Detective with a magnifying glass inspecting a newspaper.Here are some of those rules:

  • Use short sentences.
  • Use short first paragraphs.
  • Use vigorous English.  [Use active verbs.]
  • Be positive, not negative.
  • Never use old slang.  Slang, to be enjoyable, must be fresh.
  • Watch your sequence of tenses.  [Be consistent.]
  • Don’t split verbs.  [Put adverbs before a verb phrase.]
  • Be careful of the word “also.”  “Also” modifies the word it follows, not the word it precedes.
  • Be careful of the word “only.”  “He only had $10” means that he alone had $10.  “He had only $10” means $10 was all the cash he had.
  • Don’t split infinitives.
  • Avoid using adjectives, especially extravagant ones.
  • Use “none is,” not “none are.”
  • Animals should be referred to with the neuter gender unless the animal is a pet with a name.
  • Break into a long direct quote early in the quote to identify the speaker.
  • Avoid expressions from a foreign language.
  • Collective nouns take singular verbs.

Nine tips I’ve learned from teaching the writing parts of the SAT and ACT

  1. A rewritten phrase or clause with the word “being” in it is almost always wrong.

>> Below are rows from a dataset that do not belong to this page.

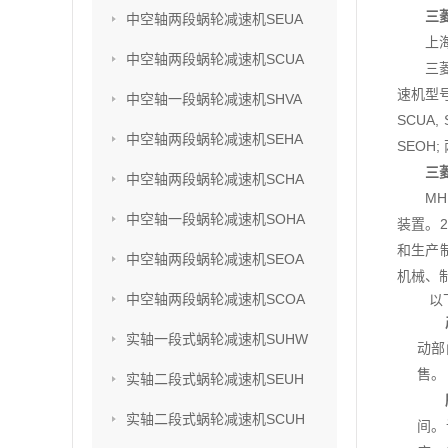
三
中空轴两段蜗轮减速机SEUA
上
中空轴两段蜗轮减速机SCUA
三
速机型号
中空轴一段蜗轮减速机SHVA
SCUA,
中空轴两段蜗轮减速机SEHA
SEOH;
三
中空轴两段蜗轮减速机SCHA
M
中空轴一段蜗轮减速机SOHA
装置。2
和生产
中空轴两段蜗轮减速机SEOA
机械、
中空轴两段蜗轮减速机SCOA
以
实轴一段式蜗轮减速机SUHW
动部
售。
实轴二段式蜗轮减速机SEUH
实轴二段式蜗轮减速机SCUH
间。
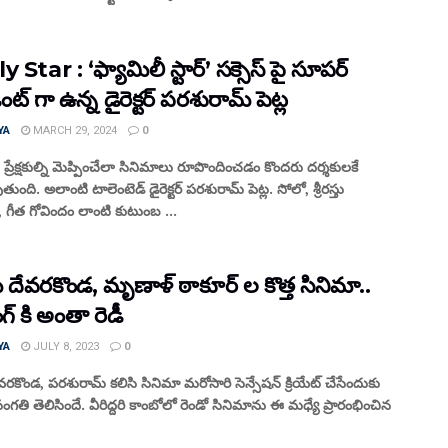
 Star : ‘ఫ్యామిలీ స్టార్’ సక్సెస్ పై సూపర్
ెంట్ గా ఉన్న డైరెక్టర్ పరశురామ్ పెట్ల
YA
MARCH 29, 2024
0
్రేక్షకుల్ని మెప్పించేలా సినిమాలు రూపొందించడం కొందరు దర్శకులకే
ంది. అలాంటి టాలెంటెడ్ డైరెక్టర్ పరశురామ్ పెట్ల. సోలో, శ్రీరస్తు
 గీత గోవిందం లాంటి కుటుంబ ...
దేవరకొండ, మృణాళ్ ఠాకూర్ ల కొత్త సినిమా..
్ కి అంతా రెడీ
YA
JULY 8, 2023
0
రకొండ, పరశురామ్ కలిసి సినిమా మరోసారి సెన్సేషన్ క్రియేట్ చేసేందుకు
సంగతి తెలిసిందే. వీరిద్దరి కాంబోలో రెండో సినిమాను ఈ మధ్యే ప్రారంభించిన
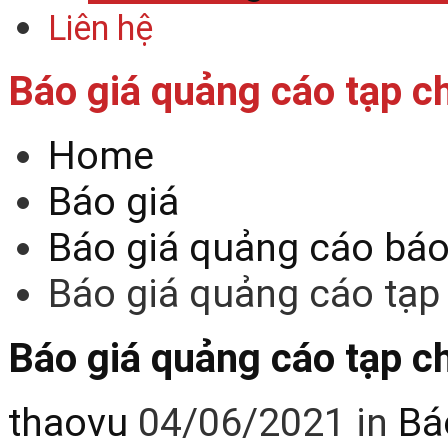
Liên hệ
Báo giá quảng cáo tạp c
Home
Báo giá
Báo giá quảng cáo báo 
Báo giá quảng cáo tạp
Báo giá quảng cáo tạp c
thaovu
04/06/2021
in
Bá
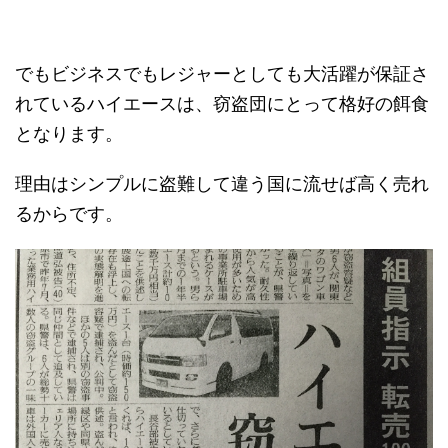
でもビジネスでもレジャーとしても大活躍が保証さ
れているハイエースは、窃盗団にとって格好の餌食
となります。
理由はシンプルに盗難して違う国に流せば高く売れ
るからです。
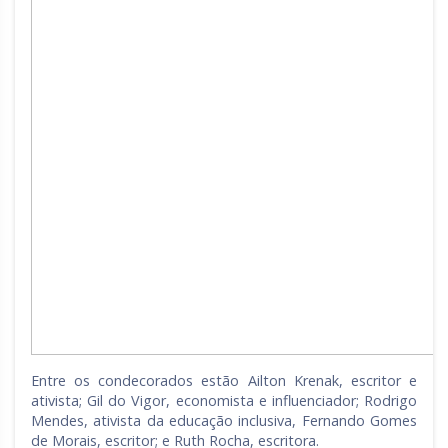
Entre os condecorados estão Ailton Krenak, escritor e
ativista; Gil do Vigor, economista e influenciador; Rodrigo
Mendes, ativista da educação inclusiva, Fernando Gomes
de Morais, escritor; e Ruth Rocha, escritora.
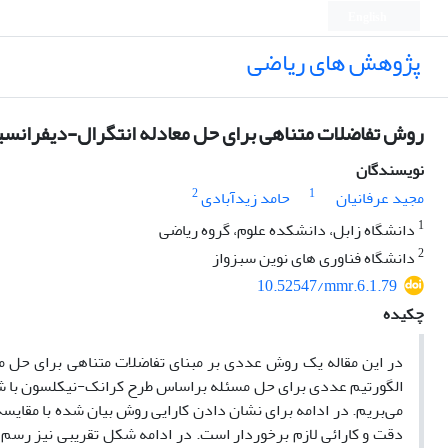
English
پژوهش های ریاضی
روش تفاضلات متناهی برای حل معادله انتگرال-دیفرانسی
نویسندگان
2
1
مجید عرفانیان
حامد زیدآبادی
1
دانشگاه زابل، دانشکده علوم، گروه ریاضی
2
دانشگاه فناوری های نوین سبزواز
10.52547/mmr.6.1.79
چکیده
در این مقاله یک روش عددی بر مبنای
تفاضلات متناهی
برای حل
م
الگورتیم عددی برای حل مسئله براساس طرح کرانک-نیکلسون با شرا
می‌بریم.
در ادامه برای نشان دادن کارایی روش بیان شده با
مقایسۀ 
دقت و کارائی لازم برخوردار است.
در ادامه شکل تقریبی نیز رسم 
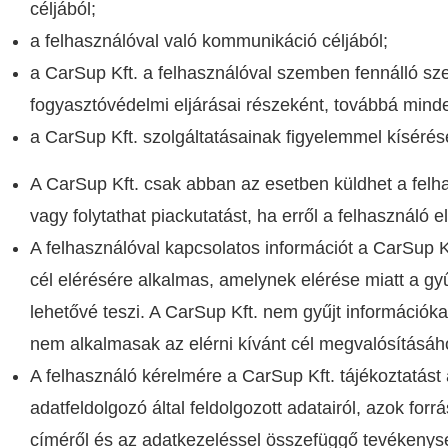
céljából;
a felhasználóval való kommunikáció céljából;
a CarSup Kft. a felhasználóval szemben fennálló sze
fogyasztóvédelmi eljárásai részeként, továbbá minde
a CarSup Kft. szolgáltatásainak f
igy
elemmel kísérése
A CarSup Kft. csak abban az esetben küldhet a felhas
vagy folytathat piackutatást, ha erről a felhasználó 
A felhasználóval kapcsolatos információt a CarSup K
cél elérésére alkalmas, amelynek elérése miatt a gyű
lehetővé teszi. A CarSup Kft. nem gyűjt információ
nem alkalmasak az elérni kívánt cél megvalósításá
A felhasználó kérelmére a CarSup Kft. tájékoztatást a
adatfeldolgozó által feldo
l
gozott adatairól, azok forrá
címéről és az adatkezeléssel összefü
gg
ő tevékenysé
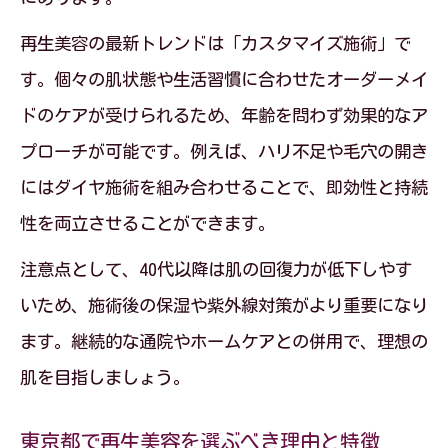
再生美容の最新トレンドは「カスタマイズ施術」で
す。個々の肌状態や生活習慣に合わせたオーダーメイ
ドのケアが受けられるため、年齢を問わず効果的なア
プローチが可能です。例えば、ハリ不足や毛穴の開き
にはダイヤ施術を組み合わせることで、即効性と持続
性を両立させることができます。
注意点として、40代以降は肌の回復力が低下しやす
いため、施術後の保湿や紫外線対策がより重要になり
ます。継続的な通院やホームケアとの併用で、理想の
肌を目指しましょう。
東京都で再生美容を選ぶべき理由と特徴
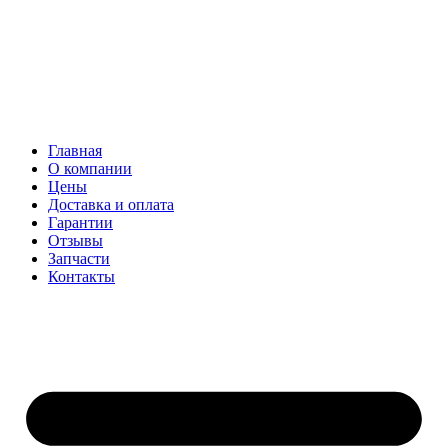
Главная
О компании
Цены
Доставка и оплата
Гарантии
Отзывы
Запчасти
Контакты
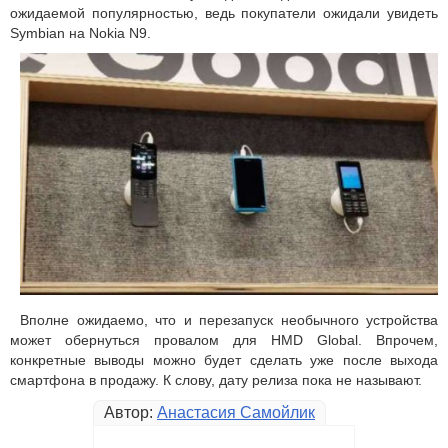
ожидаемой популярностью, ведь покупатели ожидали увидеть
Symbian на Nokia N9.
Вполне ожидаемо, что и перезапуск необычного устройства
может обернуться провалом для HMD Global. Впрочем,
конкретные выводы можно будет сделать уже после выхода
смартфона в продажу. К слову, дату релиза пока не называют.
Автор:
Анастасия Самойлик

Perplexed student writing
  2. Shorter versions of rewritten grammar are usually the correct answers.  If in doubt, choose the shortest or second shortest answer.
  3. Hard to spot run-on sentences often have a comma in the middle of the sentence followed by a subject pronoun.   The comma needs to be  a period, or a semicolon.  Or you need to put a coordinating conjunction after the comma.
  4. If you have one dash, you need two dashes unless the sentence ends where the second dash would be.
  5. In lists or series, the important words must be the same part of speech such as all nouns, all verbs, all infinitives, or all gerunds.
  6. “It’s” means it is. “Its” means something belongs to it.  Its’ is not a word.
  7. “They’re” means they are. “Their” means something belongs to them.  “There” means over there or that something exists.  All three begin with “the.”  Thier is not a word.
  8. Commas come before coordinating conjunctions, not after unless what follows the conjunction is nonessential information.
  9. Third person singular verbs (the kind you use with “he,” “she,” or “it” as the subject) in the present tense end in an “s.”